Gerald Sherwell
- Full name: Gerald Raleigh Sherwell
- Country (sports): South Africa
- Born: 12 May 1889 Transvaal, South Africa
- Died: 29 May 1975 (aged 86) Kent, England
- Plays: Right-handed

Singles

Grand Slam singles results
- Wimbledon: 4R (1921)

Doubles

Grand Slam doubles results
- Wimbledon: QF (1923)

Grand Slam mixed doubles results
- Wimbledon: QF (1920)

= Gerald Sherwell =

South African tennis player

Gerald Raleigh Sherwell (12 May 1889 – 29 May 1975) was a South African tennis player.

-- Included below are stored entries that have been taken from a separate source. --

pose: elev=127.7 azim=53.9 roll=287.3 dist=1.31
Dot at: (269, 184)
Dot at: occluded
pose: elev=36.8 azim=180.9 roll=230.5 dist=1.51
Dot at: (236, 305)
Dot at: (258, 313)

One of ten brothers, Sherwell was born in Transvaal. An elder brother, Percy, captained South Africa in Test cricket and one of his younger brothers, Ben, played first-class cricket for Cambridge University. Two of his brothers were killed in action in World War I. Their father, Thomas Yeo Sherwell, was a developer from the English town of Yeovil, who came to South Africa after the discovery of gold. The modern day Johannesburg suburb of Yeoville is named after him.

Sherwell was married to Ethel Constance in 1915.

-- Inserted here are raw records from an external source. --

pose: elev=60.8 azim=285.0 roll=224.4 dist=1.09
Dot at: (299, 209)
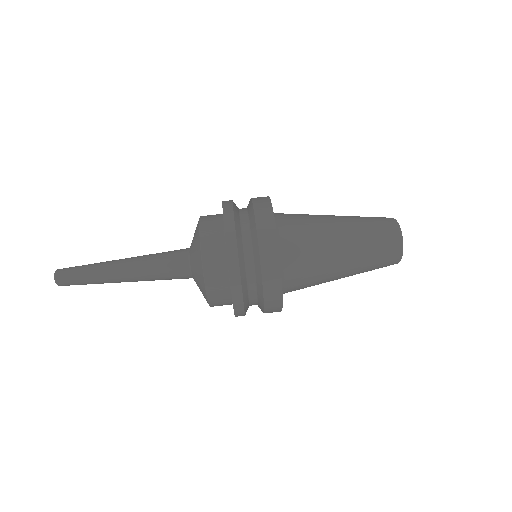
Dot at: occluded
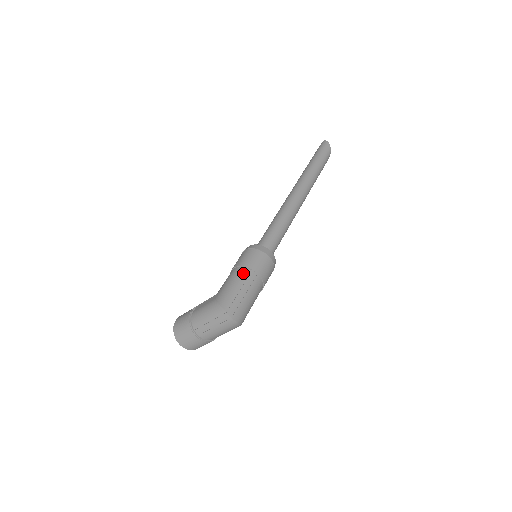
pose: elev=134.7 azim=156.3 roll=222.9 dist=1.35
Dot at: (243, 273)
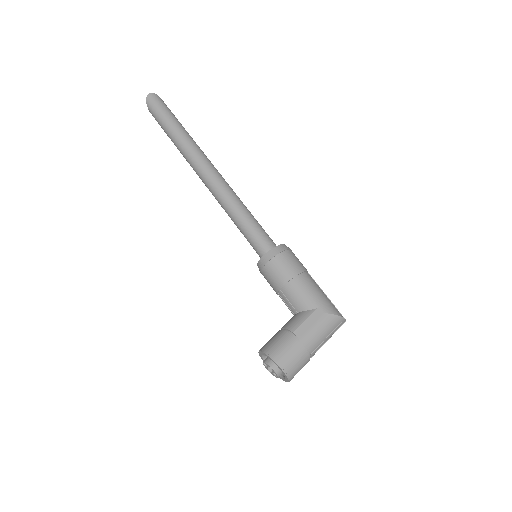
Dot at: (310, 278)
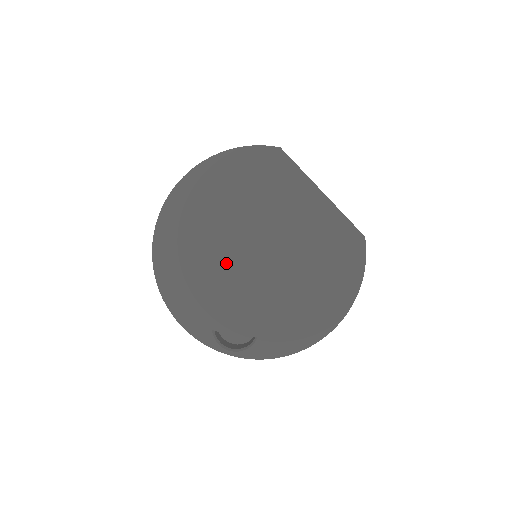
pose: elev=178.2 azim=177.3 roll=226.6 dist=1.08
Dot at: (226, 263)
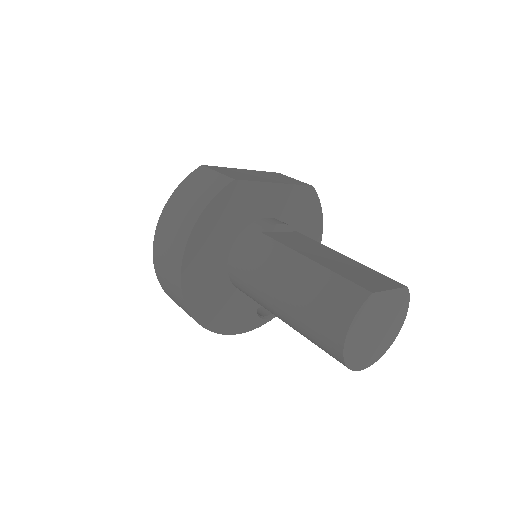
Dot at: (370, 337)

Active in the 1920s and 1930s, Sherwell made the singles fourth round of the 1921 Wimbledon Championships and was a two-time doubles quarter-finalist. In 1926 he represented South Africa in a Davis Cup tie against Sweden in London. He was also a competitive badminton player and made several appearances at the All England Championships.